The six-year-old student who shot his teacher in the US earlier this year, boasted about the incident saying “I shot [her] dead”, unsealed court documents show.
While being restrained after the shooting at a Virginia school, the boy is said to have admitted “I did it”, adding “I got my mom’s gun last night”.
His teacher, Abigail “Abby” Zwerner - who survived - filed a $40m (£31.4m) lawsuit earlier this year.
The boy has not been charged.
The boy’s mother, however, Deja Taylor, has been charged with felony child neglect and misdemeanour recklessly leaving a loaded firearm as to endanger a child.
In Ms Zwerner’s lawsuit, filed in April, she accuses school officials of gross negligence for ignoring warning signs and argues the defendants knew the child "had a history of random violence
The documents also mention another incident with the same student while he was in kindergarten.
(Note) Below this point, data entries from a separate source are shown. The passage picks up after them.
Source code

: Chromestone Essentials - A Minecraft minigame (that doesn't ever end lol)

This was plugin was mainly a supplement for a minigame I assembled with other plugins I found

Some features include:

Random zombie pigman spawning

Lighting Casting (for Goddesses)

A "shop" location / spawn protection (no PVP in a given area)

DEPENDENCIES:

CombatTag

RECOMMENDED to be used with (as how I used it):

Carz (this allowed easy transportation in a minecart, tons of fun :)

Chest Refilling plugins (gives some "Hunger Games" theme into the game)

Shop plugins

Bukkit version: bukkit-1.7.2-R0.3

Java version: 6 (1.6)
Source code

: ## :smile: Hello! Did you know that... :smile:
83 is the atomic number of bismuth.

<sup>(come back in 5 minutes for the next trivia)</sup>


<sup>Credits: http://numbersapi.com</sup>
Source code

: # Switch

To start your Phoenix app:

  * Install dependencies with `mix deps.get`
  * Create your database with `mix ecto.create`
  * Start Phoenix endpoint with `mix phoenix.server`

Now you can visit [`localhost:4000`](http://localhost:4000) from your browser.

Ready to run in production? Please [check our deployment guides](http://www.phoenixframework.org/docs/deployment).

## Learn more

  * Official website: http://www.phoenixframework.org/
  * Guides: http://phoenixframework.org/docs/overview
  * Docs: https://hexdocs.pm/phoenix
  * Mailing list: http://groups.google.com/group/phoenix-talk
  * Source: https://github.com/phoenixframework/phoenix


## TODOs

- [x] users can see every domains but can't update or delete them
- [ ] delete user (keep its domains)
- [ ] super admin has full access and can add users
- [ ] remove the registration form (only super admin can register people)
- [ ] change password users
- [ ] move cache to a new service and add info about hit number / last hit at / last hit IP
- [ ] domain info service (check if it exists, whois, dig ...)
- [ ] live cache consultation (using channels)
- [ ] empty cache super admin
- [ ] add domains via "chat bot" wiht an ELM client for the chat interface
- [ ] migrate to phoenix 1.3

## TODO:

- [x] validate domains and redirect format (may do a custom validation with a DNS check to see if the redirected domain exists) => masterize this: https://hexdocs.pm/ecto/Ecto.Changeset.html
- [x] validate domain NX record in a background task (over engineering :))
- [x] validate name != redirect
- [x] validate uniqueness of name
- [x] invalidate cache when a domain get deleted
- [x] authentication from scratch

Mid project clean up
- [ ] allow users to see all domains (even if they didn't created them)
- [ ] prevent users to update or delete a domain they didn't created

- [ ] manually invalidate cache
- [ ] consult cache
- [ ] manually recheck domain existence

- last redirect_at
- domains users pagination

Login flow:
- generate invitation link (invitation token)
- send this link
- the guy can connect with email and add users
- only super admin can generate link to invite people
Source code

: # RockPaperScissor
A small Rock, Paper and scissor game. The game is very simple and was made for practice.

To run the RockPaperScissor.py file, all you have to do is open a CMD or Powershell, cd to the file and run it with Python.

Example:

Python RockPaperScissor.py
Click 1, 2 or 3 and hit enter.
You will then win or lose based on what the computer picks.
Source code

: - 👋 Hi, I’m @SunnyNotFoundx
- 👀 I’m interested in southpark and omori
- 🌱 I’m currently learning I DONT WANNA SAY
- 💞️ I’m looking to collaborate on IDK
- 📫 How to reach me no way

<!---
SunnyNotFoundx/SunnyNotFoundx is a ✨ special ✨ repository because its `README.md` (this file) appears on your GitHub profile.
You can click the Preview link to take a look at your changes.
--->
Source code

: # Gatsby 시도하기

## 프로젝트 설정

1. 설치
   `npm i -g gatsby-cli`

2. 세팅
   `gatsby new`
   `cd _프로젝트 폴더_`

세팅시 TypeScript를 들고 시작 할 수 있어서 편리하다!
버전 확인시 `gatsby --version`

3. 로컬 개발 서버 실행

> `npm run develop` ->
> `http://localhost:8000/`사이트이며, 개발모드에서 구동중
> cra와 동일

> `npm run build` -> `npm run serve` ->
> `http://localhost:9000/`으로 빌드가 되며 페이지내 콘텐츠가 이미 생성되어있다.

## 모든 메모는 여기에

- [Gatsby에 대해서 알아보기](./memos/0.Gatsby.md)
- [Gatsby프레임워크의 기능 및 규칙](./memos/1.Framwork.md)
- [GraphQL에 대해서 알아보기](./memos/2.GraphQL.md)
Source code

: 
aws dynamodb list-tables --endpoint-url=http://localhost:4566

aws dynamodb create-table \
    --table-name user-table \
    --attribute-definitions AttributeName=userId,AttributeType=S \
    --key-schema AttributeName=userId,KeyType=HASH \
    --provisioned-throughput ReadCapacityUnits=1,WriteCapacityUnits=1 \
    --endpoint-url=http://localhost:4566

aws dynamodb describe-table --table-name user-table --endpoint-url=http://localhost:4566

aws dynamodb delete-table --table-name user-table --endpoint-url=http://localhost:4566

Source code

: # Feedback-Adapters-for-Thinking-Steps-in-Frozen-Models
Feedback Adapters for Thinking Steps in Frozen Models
A retired teacher told police he started “choking her to the point she could not breathe”.
Would you not consider the following to be a safe storage law?
https://law.lis.virginia.gov/vacode/18.2-56.2/
§ 18.2-56.2. Allowing access to firearms by children; penalty. A. It shall be unlawful for any person to recklessly leave a loaded, unsecured firearm in such a manner as to endanger the life or limb of any child under the age of fourteen. Any person violating the provisions of this subsection shall be guilty of a Class 1 misdemeanor.
B. It shall be unlawful for any person knowingly to authorize a child under the age of twelve to use a firearm except when the child is under the supervision of an adult. Any person violating this subsection shall be guilty of a Class 1 misdemeanor. For purposes of this subsection, “adult” shall mean a parent, guardian, person standing in loco parentis to the child or a person twenty-one years or over who has the permission of the parent, guardian, or person standing in loco parentis to supervise the child in the use of a firearm.